Amaral destaca que o inquérito policial com o indiciamento do foragido foi concluído e remetido ao Poder Judiciário no dia 27 de maio.
“Como havia indícios de excessos praticados pelos policiais militares na ação, cópia do inquérito também foi remetida para o comando local da BM para a apuração de eventual infração penal/disciplinar militar”.
O Comandante do 17º Batalhão de Polícia Militar, que realizou a perseguição e a abordagem, Major Luís Felipe Neves Moreira, afirmou que até a conclusão do inquérito policial militar prefere não se manifestar.
Angolano e amiga gaúcha são alvo de 35 tiros da polícia em Gravataí
Nota da BlaBlaCar
“A BlaBlaCar, líder nacional em viagens de longa distância por meio de caronas compartilhadas, lamenta profundamente o ocorrido e reforça o compromisso com a criação de um ambiente de viagem seguro e confiável para os mais de 5 milhões de usuários da plataforma no País.
A empresa ressalta que a viagem realizada pelo casal Dorildes Laurindo e Gilberto Andrade com a ocorrência de confronto com a polícia e o incidente com tiroteio não ocorreu por meio da utilização da plataforma.
A companhia informa ainda que é uma comunidade de confiança que conecta quem procura uma viagem com quem tem espaço livre no carro.
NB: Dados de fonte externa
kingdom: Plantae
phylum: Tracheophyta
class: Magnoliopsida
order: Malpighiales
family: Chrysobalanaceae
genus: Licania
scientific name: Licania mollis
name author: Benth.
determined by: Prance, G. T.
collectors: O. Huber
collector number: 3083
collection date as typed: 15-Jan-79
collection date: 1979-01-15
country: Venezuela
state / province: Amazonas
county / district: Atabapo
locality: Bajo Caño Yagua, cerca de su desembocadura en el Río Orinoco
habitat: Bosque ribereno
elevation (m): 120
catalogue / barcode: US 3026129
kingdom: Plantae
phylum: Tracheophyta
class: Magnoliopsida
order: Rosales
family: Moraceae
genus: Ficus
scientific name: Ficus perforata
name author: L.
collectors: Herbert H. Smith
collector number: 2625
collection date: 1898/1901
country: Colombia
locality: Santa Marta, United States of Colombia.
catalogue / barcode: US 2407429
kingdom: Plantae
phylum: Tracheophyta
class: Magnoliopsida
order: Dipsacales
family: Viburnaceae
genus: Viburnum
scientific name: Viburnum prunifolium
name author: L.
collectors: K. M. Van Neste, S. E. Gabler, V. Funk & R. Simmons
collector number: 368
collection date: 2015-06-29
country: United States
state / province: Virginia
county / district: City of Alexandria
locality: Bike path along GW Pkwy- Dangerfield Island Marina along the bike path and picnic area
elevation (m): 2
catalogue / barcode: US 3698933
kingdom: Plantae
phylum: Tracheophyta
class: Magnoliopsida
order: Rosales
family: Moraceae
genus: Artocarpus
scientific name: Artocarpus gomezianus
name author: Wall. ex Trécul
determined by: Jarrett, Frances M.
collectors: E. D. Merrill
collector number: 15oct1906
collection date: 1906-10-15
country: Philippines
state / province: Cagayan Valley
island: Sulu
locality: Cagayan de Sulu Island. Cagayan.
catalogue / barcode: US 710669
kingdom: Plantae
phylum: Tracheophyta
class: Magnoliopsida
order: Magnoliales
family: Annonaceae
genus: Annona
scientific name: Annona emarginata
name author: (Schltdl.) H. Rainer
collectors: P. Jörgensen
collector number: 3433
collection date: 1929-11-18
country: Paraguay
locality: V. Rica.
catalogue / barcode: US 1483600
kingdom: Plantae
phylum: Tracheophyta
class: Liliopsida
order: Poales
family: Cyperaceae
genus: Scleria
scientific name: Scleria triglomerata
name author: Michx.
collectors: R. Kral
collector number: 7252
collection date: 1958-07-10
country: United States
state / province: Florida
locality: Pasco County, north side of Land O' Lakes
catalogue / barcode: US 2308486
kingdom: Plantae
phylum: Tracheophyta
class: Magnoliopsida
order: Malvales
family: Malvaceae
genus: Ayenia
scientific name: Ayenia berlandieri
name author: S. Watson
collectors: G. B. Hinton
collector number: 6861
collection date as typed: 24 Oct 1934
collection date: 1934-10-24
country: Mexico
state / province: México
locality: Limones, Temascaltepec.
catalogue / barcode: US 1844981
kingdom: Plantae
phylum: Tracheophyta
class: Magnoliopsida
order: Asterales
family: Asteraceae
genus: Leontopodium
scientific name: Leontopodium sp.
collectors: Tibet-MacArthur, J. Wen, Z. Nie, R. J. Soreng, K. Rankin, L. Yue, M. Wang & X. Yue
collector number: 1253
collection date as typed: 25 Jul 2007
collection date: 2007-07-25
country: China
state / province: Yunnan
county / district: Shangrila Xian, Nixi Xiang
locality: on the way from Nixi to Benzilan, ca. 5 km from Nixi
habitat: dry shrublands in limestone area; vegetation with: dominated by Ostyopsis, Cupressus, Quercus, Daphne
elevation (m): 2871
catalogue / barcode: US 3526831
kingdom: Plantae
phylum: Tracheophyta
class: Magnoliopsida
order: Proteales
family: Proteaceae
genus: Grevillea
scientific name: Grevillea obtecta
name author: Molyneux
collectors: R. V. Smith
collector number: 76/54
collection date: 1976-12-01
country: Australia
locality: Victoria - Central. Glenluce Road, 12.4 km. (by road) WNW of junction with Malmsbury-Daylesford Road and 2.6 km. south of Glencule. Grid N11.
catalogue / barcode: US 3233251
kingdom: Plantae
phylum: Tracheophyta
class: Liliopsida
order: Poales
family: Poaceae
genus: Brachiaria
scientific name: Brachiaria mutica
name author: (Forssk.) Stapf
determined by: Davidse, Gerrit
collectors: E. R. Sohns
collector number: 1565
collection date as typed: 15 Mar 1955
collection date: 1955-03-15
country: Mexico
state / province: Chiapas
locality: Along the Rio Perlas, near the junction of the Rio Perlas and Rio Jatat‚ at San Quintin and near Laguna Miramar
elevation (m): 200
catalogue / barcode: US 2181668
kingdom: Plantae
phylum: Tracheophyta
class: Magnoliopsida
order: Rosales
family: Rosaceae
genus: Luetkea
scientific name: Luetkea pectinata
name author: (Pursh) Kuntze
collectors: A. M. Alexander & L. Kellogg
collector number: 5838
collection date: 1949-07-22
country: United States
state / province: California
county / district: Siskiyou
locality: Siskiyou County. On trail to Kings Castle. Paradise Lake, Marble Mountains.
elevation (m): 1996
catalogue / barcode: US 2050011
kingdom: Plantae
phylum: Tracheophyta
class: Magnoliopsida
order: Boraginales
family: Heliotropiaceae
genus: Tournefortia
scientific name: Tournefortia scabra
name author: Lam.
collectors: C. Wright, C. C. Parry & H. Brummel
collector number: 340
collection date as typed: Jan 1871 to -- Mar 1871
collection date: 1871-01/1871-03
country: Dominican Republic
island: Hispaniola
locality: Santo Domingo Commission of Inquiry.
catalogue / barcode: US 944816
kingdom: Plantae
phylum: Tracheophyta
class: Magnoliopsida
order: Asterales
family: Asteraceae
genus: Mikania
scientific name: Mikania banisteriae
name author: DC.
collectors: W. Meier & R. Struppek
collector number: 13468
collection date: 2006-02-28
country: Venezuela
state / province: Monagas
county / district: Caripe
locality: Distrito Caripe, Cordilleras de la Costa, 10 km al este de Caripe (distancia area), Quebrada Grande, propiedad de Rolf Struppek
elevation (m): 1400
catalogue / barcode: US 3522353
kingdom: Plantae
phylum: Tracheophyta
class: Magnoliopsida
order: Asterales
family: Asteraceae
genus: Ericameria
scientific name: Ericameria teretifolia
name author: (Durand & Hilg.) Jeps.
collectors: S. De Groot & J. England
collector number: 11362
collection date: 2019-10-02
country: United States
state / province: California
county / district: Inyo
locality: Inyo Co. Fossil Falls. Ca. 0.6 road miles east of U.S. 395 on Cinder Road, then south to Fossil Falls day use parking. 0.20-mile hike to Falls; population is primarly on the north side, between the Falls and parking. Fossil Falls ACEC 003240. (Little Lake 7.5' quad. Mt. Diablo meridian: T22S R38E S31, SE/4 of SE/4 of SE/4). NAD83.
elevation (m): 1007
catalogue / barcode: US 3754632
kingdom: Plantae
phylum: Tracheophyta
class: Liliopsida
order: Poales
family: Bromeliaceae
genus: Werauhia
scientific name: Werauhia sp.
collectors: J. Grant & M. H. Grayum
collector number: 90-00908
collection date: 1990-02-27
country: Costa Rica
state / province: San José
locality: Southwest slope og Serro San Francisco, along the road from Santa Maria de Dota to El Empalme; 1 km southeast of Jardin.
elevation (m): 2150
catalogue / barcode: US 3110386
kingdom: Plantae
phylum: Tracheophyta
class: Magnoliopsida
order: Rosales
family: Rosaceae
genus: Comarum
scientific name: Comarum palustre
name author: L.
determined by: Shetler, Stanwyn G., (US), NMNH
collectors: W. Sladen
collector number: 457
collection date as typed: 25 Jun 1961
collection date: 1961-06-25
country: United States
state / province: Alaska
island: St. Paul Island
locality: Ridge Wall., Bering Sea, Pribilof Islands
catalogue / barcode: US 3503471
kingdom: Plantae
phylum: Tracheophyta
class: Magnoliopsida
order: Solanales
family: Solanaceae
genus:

Funcionalidades como verificação de foto, e-mail, telefone e avaliações permitem que os condutores e passageiros escolham com quem vão viajar antes da viagem.
Por não ser um serviço de cunho comercial, não existe a obrigatoriedade de verificação da documentação.
No referido caso, o condutor Luiz Carlos Pail Junior optou por oferecer a carona sem cadastrar seus documentos, informação que fica disponível em seu perfil dentro do aplicativo, visível a todos que acessam a plataforma.
A BlaBlaCar preza pela segurança de seus usuários e reitera que se encontra à disposição das autoridades para colaborar com as investigações”.